Un carrarmato che esplode e dentro muoiono i soldati. Giovani che erano andati a fare la guerra e pensavano di tornare a casa dopo pochi giorni alle loro famiglie, le giovani mogli, i figli.
“Tenente, se può, chiami mia madre e le dica che sto bene” diceva il carrista.
Non sto parlando di quanto successo in Afghanistan ma del film “Lebanon”, vincitore a Venezia, che ho visto qualche giorno prima dell'attentato ai soldati italiani. Un film che descrive bene l'assurdità della guerra, la sua inumanità atroce. Interamente girato all'interno di un carrarmato e la guerra viene vista dalla lente del carrista, un giovane di leva che trema all'idea di sparare per la prima volta in vita sua a uomini innocenti spacciati per terroristi, a bambini e a polli e non più a bersagli.
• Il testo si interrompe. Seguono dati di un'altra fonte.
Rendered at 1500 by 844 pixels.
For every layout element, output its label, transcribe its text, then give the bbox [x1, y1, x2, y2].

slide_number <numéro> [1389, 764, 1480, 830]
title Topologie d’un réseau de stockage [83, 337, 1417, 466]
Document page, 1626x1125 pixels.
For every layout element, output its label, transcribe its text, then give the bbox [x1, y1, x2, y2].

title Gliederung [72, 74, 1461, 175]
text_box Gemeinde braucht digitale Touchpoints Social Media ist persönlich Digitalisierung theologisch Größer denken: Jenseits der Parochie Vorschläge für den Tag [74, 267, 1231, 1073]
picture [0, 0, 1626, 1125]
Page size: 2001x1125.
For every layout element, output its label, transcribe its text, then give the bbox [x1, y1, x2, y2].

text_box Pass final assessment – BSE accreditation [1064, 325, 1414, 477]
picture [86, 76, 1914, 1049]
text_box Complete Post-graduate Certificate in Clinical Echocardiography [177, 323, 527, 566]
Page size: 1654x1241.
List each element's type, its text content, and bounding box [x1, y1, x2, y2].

La fatale coincidenza tra film e realtà fa rabbrividire e nessuno potrà dire che la giuria di Venezia è stata influenzata dalla cronaca che è di poco successiva.
Altro film, di alcuni anni fa, che mi è tornato in mente ieri assistendo al matrimonio di cue cari amici è “Casomai”, riuscitissima descrizione di un matrimonio in una chiesetta di campagna con un prete alternativo. Il cinema, quando riesce a trasmettere storie vere e emozioni autentiche, assolve a un compito di interpretazione della realtà che purtroppo i media, tv in testa, non riescono più ad assolvere.